The trick of course is to hitch a ride aboard the small cap train when they deliver one of those periods of dramatic performance. You may even need only one of those events in your investment "career" to set you up for the future.
And here's a chart that breaks it down by length of holding period.
We can see that when one is investing for 20 or more years, small caps are historically a pretty good bet. The outperform likelihood moves to 100% for 35 and 40 year periods.
And here's that statistical breakdown with reinvestment 'along the way'.
We now see that in the accumulation phase and with funds reinvested every year that the time required to get that historical guarantee of outperformance is shortened to the 25 year period.

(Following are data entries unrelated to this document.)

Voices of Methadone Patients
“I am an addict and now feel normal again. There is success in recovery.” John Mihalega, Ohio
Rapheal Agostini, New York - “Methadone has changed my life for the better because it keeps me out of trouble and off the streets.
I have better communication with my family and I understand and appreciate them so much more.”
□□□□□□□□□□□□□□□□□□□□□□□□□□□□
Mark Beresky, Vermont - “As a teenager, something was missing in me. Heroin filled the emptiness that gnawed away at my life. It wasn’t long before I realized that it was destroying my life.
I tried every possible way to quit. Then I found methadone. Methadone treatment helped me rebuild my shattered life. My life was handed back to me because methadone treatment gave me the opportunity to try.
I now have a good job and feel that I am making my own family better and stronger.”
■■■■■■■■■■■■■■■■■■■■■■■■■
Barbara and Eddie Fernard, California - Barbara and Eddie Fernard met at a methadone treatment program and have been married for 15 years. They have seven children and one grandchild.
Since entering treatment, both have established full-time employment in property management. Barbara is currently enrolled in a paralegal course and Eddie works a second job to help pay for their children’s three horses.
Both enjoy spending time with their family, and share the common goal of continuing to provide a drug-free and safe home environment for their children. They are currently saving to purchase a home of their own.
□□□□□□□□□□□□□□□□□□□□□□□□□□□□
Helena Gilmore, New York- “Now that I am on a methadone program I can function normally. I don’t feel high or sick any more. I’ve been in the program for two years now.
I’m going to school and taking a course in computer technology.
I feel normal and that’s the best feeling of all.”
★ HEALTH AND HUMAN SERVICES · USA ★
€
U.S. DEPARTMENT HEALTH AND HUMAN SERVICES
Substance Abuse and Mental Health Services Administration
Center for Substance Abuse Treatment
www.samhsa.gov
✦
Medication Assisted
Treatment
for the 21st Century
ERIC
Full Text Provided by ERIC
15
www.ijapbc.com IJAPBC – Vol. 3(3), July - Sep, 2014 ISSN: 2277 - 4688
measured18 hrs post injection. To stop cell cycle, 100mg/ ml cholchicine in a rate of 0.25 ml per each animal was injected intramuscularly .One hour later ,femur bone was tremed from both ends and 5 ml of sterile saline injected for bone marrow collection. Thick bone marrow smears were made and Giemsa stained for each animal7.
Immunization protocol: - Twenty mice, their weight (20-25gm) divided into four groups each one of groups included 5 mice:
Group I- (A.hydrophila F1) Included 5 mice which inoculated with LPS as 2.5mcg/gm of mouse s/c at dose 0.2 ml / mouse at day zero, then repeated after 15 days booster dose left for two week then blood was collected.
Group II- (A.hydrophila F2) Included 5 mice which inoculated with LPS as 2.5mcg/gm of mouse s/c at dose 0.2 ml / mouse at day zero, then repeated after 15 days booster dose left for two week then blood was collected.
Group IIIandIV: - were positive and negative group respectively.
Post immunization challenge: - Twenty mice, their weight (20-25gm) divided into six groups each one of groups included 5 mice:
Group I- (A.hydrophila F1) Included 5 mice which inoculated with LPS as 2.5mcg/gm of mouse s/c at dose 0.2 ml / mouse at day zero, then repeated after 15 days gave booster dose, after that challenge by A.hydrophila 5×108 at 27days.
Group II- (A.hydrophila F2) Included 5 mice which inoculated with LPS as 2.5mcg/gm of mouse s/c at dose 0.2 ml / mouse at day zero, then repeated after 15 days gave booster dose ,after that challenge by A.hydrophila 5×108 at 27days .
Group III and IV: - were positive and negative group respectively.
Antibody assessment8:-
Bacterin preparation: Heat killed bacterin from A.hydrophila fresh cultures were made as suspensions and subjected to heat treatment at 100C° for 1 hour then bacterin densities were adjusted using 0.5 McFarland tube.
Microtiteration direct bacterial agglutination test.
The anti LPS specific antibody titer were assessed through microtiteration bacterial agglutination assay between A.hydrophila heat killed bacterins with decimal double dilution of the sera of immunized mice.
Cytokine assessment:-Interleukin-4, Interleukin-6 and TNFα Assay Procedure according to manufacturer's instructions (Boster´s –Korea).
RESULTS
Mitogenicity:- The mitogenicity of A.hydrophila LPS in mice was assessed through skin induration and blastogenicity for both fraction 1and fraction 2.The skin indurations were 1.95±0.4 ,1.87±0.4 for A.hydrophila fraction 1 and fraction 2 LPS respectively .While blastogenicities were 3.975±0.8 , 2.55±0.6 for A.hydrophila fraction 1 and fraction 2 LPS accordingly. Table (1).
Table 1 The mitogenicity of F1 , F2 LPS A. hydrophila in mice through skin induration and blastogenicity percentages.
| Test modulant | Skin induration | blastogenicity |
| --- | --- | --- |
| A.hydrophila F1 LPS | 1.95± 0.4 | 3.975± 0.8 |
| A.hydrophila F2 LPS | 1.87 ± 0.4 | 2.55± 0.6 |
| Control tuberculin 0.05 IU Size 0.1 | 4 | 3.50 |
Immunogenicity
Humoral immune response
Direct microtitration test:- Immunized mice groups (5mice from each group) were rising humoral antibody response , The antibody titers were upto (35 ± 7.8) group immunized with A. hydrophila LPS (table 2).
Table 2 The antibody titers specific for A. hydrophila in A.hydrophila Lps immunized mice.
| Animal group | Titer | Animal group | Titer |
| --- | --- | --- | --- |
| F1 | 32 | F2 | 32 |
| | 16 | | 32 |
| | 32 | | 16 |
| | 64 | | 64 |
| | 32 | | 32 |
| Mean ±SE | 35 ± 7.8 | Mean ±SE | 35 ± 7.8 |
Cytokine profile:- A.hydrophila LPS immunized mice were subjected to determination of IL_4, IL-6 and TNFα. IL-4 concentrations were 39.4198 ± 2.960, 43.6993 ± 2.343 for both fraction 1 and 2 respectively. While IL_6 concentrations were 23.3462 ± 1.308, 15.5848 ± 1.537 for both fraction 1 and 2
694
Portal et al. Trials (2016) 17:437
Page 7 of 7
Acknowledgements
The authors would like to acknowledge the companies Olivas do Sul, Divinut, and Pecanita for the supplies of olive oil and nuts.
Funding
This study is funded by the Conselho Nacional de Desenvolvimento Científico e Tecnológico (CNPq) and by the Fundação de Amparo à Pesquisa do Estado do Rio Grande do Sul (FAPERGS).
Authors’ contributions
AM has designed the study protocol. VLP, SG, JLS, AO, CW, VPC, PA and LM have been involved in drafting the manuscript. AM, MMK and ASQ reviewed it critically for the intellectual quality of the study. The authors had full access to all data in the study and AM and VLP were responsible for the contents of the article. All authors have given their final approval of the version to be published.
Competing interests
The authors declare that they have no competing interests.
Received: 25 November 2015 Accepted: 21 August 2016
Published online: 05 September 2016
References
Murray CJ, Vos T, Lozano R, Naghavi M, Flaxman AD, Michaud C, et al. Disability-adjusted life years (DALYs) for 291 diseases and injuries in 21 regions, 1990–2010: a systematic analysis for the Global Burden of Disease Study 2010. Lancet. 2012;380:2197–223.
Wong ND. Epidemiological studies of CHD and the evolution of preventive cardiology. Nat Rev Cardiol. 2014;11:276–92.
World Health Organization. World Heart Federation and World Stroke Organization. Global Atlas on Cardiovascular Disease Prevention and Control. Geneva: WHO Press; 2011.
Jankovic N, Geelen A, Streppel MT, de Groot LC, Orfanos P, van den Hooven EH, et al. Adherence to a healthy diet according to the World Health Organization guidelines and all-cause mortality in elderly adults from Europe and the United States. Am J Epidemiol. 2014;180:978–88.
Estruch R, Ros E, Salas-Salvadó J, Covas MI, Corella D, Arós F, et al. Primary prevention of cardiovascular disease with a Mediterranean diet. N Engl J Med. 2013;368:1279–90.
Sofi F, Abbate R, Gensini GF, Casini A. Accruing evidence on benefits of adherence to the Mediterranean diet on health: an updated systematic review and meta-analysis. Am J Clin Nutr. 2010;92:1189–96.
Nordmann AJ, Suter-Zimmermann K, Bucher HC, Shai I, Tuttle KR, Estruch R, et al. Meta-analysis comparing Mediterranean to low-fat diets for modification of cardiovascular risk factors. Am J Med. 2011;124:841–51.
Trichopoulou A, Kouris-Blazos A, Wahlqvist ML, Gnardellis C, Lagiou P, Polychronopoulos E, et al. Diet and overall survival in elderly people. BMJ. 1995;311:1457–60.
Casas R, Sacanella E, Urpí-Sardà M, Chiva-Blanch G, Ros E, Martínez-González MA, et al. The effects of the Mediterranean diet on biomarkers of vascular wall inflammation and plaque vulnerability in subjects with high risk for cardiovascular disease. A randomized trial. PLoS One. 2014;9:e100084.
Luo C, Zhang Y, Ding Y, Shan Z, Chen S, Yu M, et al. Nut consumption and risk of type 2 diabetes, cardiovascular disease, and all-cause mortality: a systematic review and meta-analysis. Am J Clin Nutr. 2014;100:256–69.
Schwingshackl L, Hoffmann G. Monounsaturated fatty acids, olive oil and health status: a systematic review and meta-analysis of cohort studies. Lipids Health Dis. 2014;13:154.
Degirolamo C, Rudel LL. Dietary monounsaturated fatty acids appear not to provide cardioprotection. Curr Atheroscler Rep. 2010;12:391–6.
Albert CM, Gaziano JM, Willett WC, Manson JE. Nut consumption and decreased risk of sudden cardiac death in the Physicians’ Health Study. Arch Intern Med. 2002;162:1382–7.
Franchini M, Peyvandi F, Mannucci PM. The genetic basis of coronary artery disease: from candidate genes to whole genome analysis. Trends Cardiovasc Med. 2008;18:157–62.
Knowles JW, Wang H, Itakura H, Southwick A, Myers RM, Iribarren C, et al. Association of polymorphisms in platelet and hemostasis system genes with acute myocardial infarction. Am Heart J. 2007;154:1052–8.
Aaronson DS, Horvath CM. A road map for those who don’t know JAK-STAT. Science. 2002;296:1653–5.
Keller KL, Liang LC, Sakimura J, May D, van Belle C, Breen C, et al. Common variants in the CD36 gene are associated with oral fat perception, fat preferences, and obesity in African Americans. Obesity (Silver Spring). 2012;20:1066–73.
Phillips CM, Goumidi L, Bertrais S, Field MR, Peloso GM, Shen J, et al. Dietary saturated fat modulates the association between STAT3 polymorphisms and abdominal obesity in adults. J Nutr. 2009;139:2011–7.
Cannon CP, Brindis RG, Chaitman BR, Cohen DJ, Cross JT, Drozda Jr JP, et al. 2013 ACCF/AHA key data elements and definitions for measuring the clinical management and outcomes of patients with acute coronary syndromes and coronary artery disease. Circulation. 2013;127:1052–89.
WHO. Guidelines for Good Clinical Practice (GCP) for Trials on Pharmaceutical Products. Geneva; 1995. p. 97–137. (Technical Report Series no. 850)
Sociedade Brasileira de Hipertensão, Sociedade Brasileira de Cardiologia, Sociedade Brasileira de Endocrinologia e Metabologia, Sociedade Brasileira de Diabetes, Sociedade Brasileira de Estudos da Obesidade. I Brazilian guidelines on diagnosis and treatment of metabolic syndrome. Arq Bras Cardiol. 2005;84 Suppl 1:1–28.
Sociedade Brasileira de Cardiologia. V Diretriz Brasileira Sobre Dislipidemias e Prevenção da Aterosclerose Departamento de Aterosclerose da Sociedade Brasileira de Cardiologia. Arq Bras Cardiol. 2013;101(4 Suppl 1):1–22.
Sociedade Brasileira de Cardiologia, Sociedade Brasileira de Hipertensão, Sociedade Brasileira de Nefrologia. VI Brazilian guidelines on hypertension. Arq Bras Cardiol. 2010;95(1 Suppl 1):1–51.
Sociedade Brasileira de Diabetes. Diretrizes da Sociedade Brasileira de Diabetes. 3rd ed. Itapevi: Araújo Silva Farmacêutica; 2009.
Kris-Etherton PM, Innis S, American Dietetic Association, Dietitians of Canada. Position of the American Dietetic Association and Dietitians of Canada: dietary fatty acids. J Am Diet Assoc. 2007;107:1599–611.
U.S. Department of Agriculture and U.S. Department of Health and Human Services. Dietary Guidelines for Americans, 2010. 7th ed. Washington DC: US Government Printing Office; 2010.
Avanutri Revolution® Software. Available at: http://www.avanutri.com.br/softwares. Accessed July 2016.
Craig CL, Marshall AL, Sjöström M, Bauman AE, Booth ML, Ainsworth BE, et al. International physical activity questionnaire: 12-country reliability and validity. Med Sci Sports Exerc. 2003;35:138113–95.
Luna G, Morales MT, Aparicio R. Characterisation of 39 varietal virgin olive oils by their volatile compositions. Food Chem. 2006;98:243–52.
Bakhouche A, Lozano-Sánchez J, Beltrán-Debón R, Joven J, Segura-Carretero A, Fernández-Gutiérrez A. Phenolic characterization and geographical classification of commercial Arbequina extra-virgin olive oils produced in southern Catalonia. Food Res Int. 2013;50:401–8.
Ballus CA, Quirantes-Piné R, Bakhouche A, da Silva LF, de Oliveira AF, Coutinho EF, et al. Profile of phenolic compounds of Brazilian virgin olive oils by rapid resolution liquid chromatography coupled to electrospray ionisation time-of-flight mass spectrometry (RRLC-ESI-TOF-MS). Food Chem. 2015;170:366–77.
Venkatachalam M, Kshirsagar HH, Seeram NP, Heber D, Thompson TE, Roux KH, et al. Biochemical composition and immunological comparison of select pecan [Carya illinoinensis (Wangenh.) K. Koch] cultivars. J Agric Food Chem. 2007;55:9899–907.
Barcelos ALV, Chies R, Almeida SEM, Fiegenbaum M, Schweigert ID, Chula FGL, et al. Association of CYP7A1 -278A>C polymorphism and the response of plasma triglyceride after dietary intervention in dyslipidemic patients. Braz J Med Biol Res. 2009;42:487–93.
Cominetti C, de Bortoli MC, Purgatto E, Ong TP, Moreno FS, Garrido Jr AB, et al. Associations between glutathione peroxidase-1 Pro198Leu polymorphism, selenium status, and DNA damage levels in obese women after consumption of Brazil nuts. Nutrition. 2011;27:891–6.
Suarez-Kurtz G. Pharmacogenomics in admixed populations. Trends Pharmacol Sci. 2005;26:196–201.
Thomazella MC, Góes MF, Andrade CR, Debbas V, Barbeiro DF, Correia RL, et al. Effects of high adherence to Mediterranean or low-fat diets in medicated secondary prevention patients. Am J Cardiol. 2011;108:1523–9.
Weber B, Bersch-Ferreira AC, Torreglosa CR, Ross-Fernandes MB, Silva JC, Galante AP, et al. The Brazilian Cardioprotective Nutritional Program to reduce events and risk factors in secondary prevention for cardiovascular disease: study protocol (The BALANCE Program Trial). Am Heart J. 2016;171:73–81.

If history is a guide, small caps with deliver the generous total return many young investors seek. If you can handle the additional risk or volatility, this may be the route to the highest potential total return. I see many young investors drawn to the dividend growth strategy as dividends get a lot of well deserved press these days; but remember that income is not required to spend in the accumulation phase, it is therefore a non-event. The same holds true for an investor that embraces a high yield strategy in the accumulation phase that might include dividend stocks, bonds, high yield bonds, preferred shares and perhaps REITs and MLPs. Using income to drive total return can be nothing more than a useful distraction. Using bonds and dividend growth only really makes sense if one is managing risk. For those who have a higher risk tolerance level they will likely be "better off" if they adopt a total return strategy.
Investors can easily chase these greater total returns with a few ETFs such as iShares small cap ETF IJR or Vanguard's VB. One might also choose the path of investing in the total market that includes the large, mid and small caps in one basket. On that front Vanguard offers VTI for total market exposure. The total market can offer a modest outperform in certain periods thanks to the small and mid caps.
Investors can certainly select their own equities, and in the small cap world that may present more opportunity for gains beyond the index, or more opportunity for errors and mistakes. Small caps are certainly less predictable than large caps. There is there is the likelihood of more massive home runs and more flame outs. It would take an incredible amount of due diligence, patience and nerve to manage your own portfolio in this space.
I would advise against it as I don't see the majority of large cap or dividend growth stock pickers matching the broad market index returns. IMHO opinion it would be even more of a challenge to perform as a stock picker in the small and mid cap world; but certainly to each his own. The potential gains are sitting there available with three letter ETFs. From there, all you would have to do is manage your risk and time horizon and your exit strategy. The transition to an income portfolio can be as easy as 1-2-3 ETFs as I demonstrated in this article. That article shows how any easy 3-ETF portfolio wins the day over stock selection for income. In the drawdown phase it is my opinion that the traditional income portfolio using the many tools of income from REITs to high yield bonds will continue to be the best bet, with a portfolio delivering more income than a traditional dividend growth portfolio. The total income portfolio can also deliver the required income growth to beat inflation.
And of course, one may pursue other growth total return strategies or sectors such as investing in the Nasdaq index, bio techs, technology companies and ETFs or other proven areas of growth. One may conclude that there are better growth prospects in the developing nations and go that route as well. There are many ways to seek and hopefully find that total return.
Again, if you are young and brave, do yourself a favor and skip the dividends.
Additional disclosure: Dale Roberts aka cranky is a Streetwise Coach at ING Direct Mutual Funds. The Streetwise Portfolios offer index-based complete portfolios to Canadians. Dale’s commentary does not constitute investment advice. The opinions and information should only be factored into an investor's overall opinion forming process.